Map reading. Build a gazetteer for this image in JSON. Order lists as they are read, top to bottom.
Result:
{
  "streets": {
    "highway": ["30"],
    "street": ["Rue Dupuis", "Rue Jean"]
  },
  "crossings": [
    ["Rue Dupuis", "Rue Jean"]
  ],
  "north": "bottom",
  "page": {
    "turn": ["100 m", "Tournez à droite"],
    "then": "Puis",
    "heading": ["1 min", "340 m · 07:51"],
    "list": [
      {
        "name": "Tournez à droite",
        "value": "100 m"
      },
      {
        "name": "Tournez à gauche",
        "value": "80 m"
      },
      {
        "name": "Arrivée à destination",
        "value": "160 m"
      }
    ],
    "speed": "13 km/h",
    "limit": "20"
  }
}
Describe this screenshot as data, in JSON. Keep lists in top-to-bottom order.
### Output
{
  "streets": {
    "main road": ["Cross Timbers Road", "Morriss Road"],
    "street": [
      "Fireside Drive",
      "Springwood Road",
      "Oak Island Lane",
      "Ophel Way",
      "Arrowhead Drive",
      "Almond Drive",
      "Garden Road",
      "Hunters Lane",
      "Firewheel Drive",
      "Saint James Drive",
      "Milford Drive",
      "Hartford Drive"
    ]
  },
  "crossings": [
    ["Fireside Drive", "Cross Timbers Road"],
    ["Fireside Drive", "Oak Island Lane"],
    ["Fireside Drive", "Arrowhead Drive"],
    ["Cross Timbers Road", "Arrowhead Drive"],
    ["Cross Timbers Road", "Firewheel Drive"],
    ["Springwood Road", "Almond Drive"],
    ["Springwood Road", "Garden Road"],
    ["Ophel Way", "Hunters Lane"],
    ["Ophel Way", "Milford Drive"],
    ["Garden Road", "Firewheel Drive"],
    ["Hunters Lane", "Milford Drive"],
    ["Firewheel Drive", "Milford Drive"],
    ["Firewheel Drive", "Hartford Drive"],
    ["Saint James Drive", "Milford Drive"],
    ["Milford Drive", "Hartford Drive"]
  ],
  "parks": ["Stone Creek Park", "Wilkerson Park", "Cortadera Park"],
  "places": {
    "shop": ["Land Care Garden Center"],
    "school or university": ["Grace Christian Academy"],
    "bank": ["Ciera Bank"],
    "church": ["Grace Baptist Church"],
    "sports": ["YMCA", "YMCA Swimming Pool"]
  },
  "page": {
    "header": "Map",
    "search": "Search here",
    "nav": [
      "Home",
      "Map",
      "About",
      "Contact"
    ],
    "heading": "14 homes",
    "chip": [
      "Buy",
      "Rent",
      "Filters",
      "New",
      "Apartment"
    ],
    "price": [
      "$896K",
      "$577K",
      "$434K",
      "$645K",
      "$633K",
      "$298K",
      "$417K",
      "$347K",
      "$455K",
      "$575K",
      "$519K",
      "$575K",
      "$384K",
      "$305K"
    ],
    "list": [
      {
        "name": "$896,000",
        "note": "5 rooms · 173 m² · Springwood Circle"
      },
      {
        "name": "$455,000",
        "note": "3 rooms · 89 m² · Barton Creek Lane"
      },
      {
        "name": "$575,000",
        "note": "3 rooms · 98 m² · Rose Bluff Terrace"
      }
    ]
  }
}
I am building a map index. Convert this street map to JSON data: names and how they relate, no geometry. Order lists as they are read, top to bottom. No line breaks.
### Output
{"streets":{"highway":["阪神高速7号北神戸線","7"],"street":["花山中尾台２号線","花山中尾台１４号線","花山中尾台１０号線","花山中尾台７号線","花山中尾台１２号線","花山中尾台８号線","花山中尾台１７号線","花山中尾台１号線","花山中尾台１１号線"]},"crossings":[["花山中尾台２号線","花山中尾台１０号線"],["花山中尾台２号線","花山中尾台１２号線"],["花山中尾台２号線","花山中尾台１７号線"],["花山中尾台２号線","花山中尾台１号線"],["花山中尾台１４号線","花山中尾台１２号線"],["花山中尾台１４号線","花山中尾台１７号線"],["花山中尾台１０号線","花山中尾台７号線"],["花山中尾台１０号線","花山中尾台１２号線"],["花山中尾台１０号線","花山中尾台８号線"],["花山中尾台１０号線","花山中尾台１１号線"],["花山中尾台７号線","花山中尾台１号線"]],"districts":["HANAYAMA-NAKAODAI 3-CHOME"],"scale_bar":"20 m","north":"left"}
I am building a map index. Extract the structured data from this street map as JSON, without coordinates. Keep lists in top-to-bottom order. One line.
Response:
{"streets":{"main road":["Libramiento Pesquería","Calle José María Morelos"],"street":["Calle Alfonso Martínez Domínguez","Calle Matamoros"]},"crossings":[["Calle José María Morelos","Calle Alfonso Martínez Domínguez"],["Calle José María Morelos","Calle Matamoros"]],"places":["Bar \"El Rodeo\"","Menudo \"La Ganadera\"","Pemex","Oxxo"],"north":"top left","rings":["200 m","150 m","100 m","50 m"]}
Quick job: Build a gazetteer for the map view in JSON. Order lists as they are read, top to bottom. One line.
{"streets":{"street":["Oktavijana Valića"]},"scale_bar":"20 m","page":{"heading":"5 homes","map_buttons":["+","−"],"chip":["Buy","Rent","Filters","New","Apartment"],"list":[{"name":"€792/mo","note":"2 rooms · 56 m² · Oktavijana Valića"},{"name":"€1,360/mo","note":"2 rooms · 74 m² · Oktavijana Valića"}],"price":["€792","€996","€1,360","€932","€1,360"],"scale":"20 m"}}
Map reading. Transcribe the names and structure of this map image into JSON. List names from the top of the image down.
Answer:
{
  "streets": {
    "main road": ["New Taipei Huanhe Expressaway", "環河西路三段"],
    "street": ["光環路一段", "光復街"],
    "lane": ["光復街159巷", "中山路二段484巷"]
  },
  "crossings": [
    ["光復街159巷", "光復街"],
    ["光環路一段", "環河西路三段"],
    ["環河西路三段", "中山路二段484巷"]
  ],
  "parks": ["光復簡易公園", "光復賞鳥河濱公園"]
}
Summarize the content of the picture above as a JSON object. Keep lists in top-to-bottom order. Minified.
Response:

§ TRY IT:
Print out all the material above, unaltered.

§ SOLUTION TO THE EXERCISE:
Map reading. Build a gazetteer for this image in JSON. Order lists as they are read, top to bottom.
Result:
{
  "streets": {
    "highway": ["30"],
    "street": ["Rue Dupuis", "Rue Jean"]
  },
  "crossings": [
    ["Rue Dupuis", "Rue Jean"]
  ],
  "north": "bottom",
  "page": {
    "turn": ["100 m", "Tournez à droite"],
    "then": "Puis",
    "heading": ["1 min", "340 m · 07:51"],
    "list": [
      {
        "name": "Tournez à droite",
        "value": "100 m"
      },
      {
        "name": "Tournez à gauche",
        "value": "80 m"
      },
      {
        "name": "Arrivée à destination",
        "value": "160 m"
      }
    ],
    "speed": "13 km/h",
    "limit": "20"
  }
}
Describe this screenshot as data, in JSON. Keep lists in top-to-bottom order.
### Output
{
  "streets": {
    "main road": ["Cross Timbers Road", "Morriss Road"],
    "street": [
      "Fireside Drive",
      "Springwood Road",
      "Oak Island Lane",
      "Ophel Way",
      "Arrowhead Drive",
      "Almond Drive",
      "Garden Road",
      "Hunters Lane",
      "Firewheel Drive",
      "Saint James Drive",
      "Milford Drive",
      "Hartford Drive"
    ]
  },
  "crossings": [
    ["Fireside Drive", "Cross Timbers Road"],
    ["Fireside Drive", "Oak Island Lane"],
    ["Fireside Drive", "Arrowhead Drive"],
    ["Cross Timbers Road", "Arrowhead Drive"],
    ["Cross Timbers Road", "Firewheel Drive"],
    ["Springwood Road", "Almond Drive"],
    ["Springwood Road", "Garden Road"],
    ["Ophel Way", "Hunters Lane"],
    ["Ophel Way", "Milford Drive"],
    ["Garden Road", "Firewheel Drive"],
    ["Hunters Lane", "Milford Drive"],
    ["Firewheel Drive", "Milford Drive"],
    ["Firewheel Drive", "Hartford Drive"],
    ["Saint James Drive", "Milford Drive"],
    ["Milford Drive", "Hartford Drive"]
  ],
  "parks": ["Stone Creek Park", "Wilkerson Park", "Cortadera Park"],
  "places": {
    "shop": ["Land Care Garden Center"],
    "school or university": ["Grace Christian Academy"],
    "bank": ["Ciera Bank"],
    "church": ["Grace Baptist Church"],
    "sports": ["YMCA", "YMCA Swimming Pool"]
  },
  "page": {
    "header": "Map",
    "search": "Search here",
    "nav": [
      "Home",
      "Map",
      "About",
      "Contact"
    ],
    "heading": "14 homes",
    "chip": [
      "Buy",
      "Rent",
      "Filters",
      "New",
      "Apartment"
    ],
    "price": [
      "$896K",
      "$577K",
      "$434K",
      "$645K",
      "$633K",
      "$298K",
      "$417K",
      "$347K",
      "$455K",
      "$575K",
      "$519K",
      "$575K",
      "$384K",
      "$305K"
    ],
    "list": [
      {
        "name": "$896,000",
        "note": "5 rooms · 173 m² · Springwood Circle"
      },
      {
        "name": "$455,000",
        "note": "3 rooms · 89 m² · Barton Creek Lane"
      },
      {
        "name": "$575,000",
        "note": "3 rooms · 98 m² · Rose Bluff Terrace"
      }
    ]
  }
}
I am building a map index. Convert this street map to JSON data: names and how they relate, no geometry. Order lists as they are read, top to bottom. No line breaks.
### Output
{"streets":{"highway":["阪神高速7号北神戸線","7"],"street":["花山中尾台２号線","花山中尾台１４号線","花山中尾台１０号線","花山中尾台７号線","花山中尾台１２号線","花山中尾台８号線","花山中尾台１７号線","花山中尾台１号線","花山中尾台１１号線"]},"crossings":[["花山中尾台２号線","花山中尾台１０号線"],["花山中尾台２号線","花山中尾台１２号線"],["花山中尾台２号線","花山中尾台１７号線"],["花山中尾台２号線","花山中尾台１号線"],["花山中尾台１４号線","花山中尾台１２号線"],["花山中尾台１４号線","花山中尾台１７号線"],["花山中尾台１０号線","花山中尾台７号線"],["花山中尾台１０号線","花山中尾台１２号線"],["花山中尾台１０号線","花山中尾台８号線"],["花山中尾台１０号線","花山中尾台１１号線"],["花山中尾台７号線","花山中尾台１号線"]],"districts":["HANAYAMA-NAKAODAI 3-CHOME"],"scale_bar":"20 m","north":"left"}
I am building a map index. Extract the structured data from this street map as JSON, without coordinates. Keep lists in top-to-bottom order. One line.
Response:
{"streets":{"main road":["Libramiento Pesquería","Calle José María Morelos"],"street":["Calle Alfonso Martínez Domínguez","Calle Matamoros"]},"crossings":[["Calle José María Morelos","Calle Alfonso Martínez Domínguez"],["Calle José María Morelos","Calle Matamoros"]],"places":["Bar \"El Rodeo\"","Menudo \"La Ganadera\"","Pemex","Oxxo"],"north":"top left","rings":["200 m","150 m","100 m","50 m"]}
Quick job: Build a gazetteer for the map view in JSON. Order lists as they are read, top to bottom. One line.
{"streets":{"street":["Oktavijana Valića"]},"scale_bar":"20 m","page":{"heading":"5 homes","map_buttons":["+","−"],"chip":["Buy","Rent","Filters","New","Apartment"],"list":[{"name":"€792/mo","note":"2 rooms · 56 m² · Oktavijana Valića"},{"name":"€1,360/mo","note":"2 rooms · 74 m² · Oktavijana Valića"}],"price":["€792","€996","€1,360","€932","€1,360"],"scale":"20 m"}}
Map reading. Transcribe the names and structure of this map image into JSON. List names from the top of the image down.
Answer:
{
  "streets": {
    "main road": ["New Taipei Huanhe Expressaway", "環河西路三段"],
    "street": ["光環路一段", "光復街"],
    "lane": ["光復街159巷", "中山路二段484巷"]
  },
  "crossings": [
    ["光復街159巷", "光復街"],
    ["光環路一段", "環河西路三段"],
    ["環河西路三段", "中山路二段484巷"]
  ],
  "parks": ["光復簡易公園", "光復賞鳥河濱公園"]
}
Summarize the content of the picture above as a JSON object. Keep lists in top-to-bottom order. Minified.
Response:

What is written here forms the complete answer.